Regionalist projects in non-ethnic regions of Russia:
actors, legitimation, outcomes
Kiryanov I.K.,
Perm State National Research University, Perm, Russia, ikiryanov@yandex.ru
elibrary_id: 250677 | ORCID: 0000-0002-2866-877X | RESEARCHER_ID: AAH-5458-2020
Panov P.V.,
Perm Federal Research Center, Ural Branch of Russian Academy of Sciences, Perm, Russia, panov.petr@gmail.com
elibrary_id: 77223 | ORCID: 0000-0002-0759-7618 | RESEARCHER_ID: O-2160-2016
DOI: 10.17976/jpps/2022.01.07
Kiryanov I.K., Panov P.V. Regionalist projects in non-ethnic regions of Russia: actors, legitimation, outcomes. – Polis. Political Studies. 2022. No. 1. https://doi.org/10.17976/jpps/2022.01.07
The first and the third parts of the article were prepared with financial support provided by the Russian Science Foundation. Research grant №19-18-00053 “Subnational Regionalism and Dynamics of Multi-Level Politics (Russian and European Practices)”. The research was conducted at the Perm Federal Research Center, Ural Branch of Russian Academy of Sciences. The second part of the article was prepared in the framework of the research theme “Sociocultural and political dynamics of Russian society in the XIX – early XXI centuries” (Department of Interdisciplinary Historical Studies, Perm State National Research University).

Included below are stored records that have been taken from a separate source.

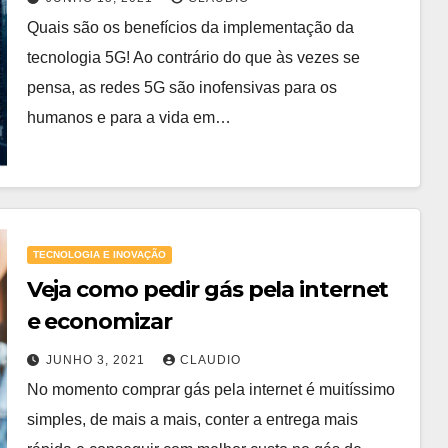
Quais são os benefícios da implementação da
tecnologia 5G! Ao contrário do que às vezes se
pensa, as redes 5G são inofensivas para os
humanos e para a vida em…
TECNOLOGIA E INOVAÇÃO
Veja como pedir gás pela internet
e economizar
JUNHO 3, 2021
CLAUDIO
No momento comprar gás pela internet é muitíssimo
simples, de mais a mais, conter a entrega mais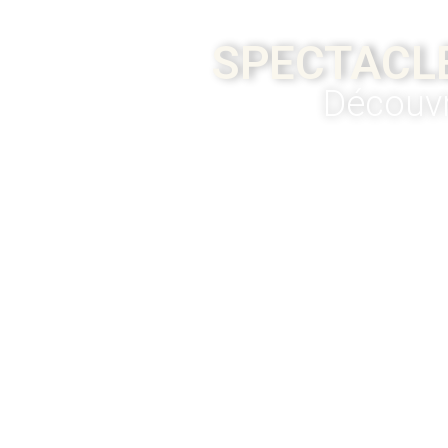
SPECTACL
Découvr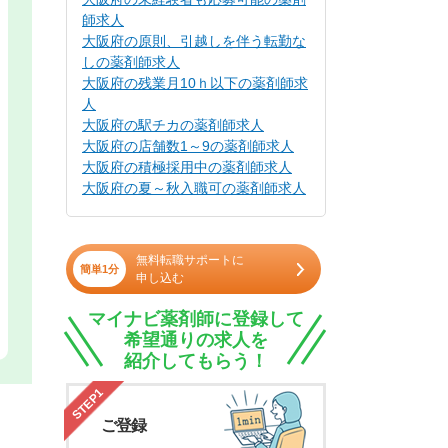
師求人
大阪府の原則、引越しを伴う転勤な
しの薬剤師求人
大阪府の残業月10ｈ以下の薬剤師求
人
大阪府の駅チカの薬剤師求人
大阪府の店舗数1～9の薬剤師求人
大阪府の積極採用中の薬剤師求人
大阪府の夏～秋入職可の薬剤師求人
無料転職サポートに
簡単1分
申し込む
マイナビ薬剤師に登録して
希望通りの求人を
紹介してもらう！
STEP1
ご登録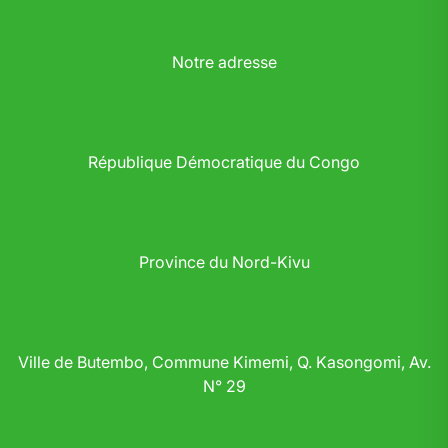
Notre adresse
République Démocratique du Congo
Province du Nord-Kivu
Ville de Butembo, Commune Kimemi, Q. Kasongomi, Av.
N° 29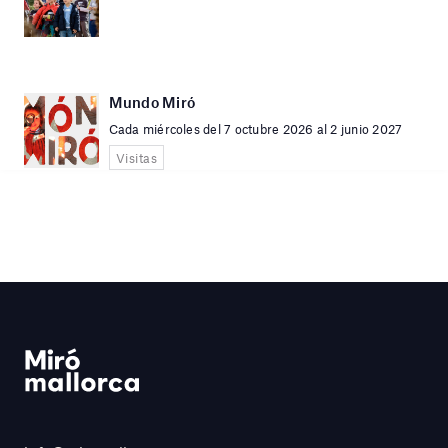
Mundo Miró
Cada miércoles del 7 octubre 2026 al 2 junio 2027
Visitas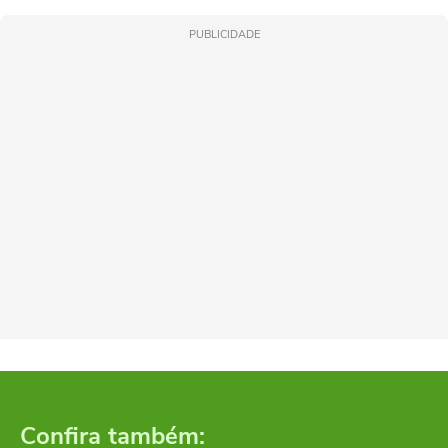
PUBLICIDADE
Confira também:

Regionalist movements in post-Soviet Russia have been well studied in relation to ethnic republics, but in the “situation of uncertainty” of the early 1990s, regionalist projects have become widespread in non-ethnic regions as well. It was a clearly expressed as “reactive regionalism”. Fearing that in the context of increasing powers of the republics, “Russian” oblasts and krajs would turn out to be “second-rate” regions, regional elites put forward projects aimed at raising their status to the level of republics. Despite the fact that since the second half of the 1990s, regionalism had declined, in some regions, regionalist projects endured. The purpose of the article is to determine how non-ethnic regionalist projects are legitimized and reproduced. Theoretically, their effectiveness is explained by the actor constellation and the extent to which the actors manage to fill them with legitimate meanings. The most favorable constellation is when all three groups of actors are involved in promoting the project: regional authorities (“top-down regionalism”), activists (“bottom-up regionalism”), and intellectuals. Therefore, for an in-depth study, those regionalist projects, where a favorable actor constellation formed after the middle of 1990s, have been selected: The Baltic republic in the Kaliningrad oblast’, The Ural republic in the Sverdlovsk oblast’, and the Pomor republic in the Arkhangelsk oblast’. As the constellation changed over time, a comparative analysis of these projects in dynamics makes it possible to answer the research question. Our findings reveal that a favorable actor constellation is not a decisive factor for a project to gain public support. More important is the effective legitimation of the project. In the Arkhangelsk oblast’, where actor constellation was the most favorable, the “ethnicization” of the regionalist idea did not meet wide public support, while the population of the Kaliningrad oblast’, on the contrary, continued to have a positive attitude to the regionalist idea even in the 2000s, when the authorities had stopped promoting it.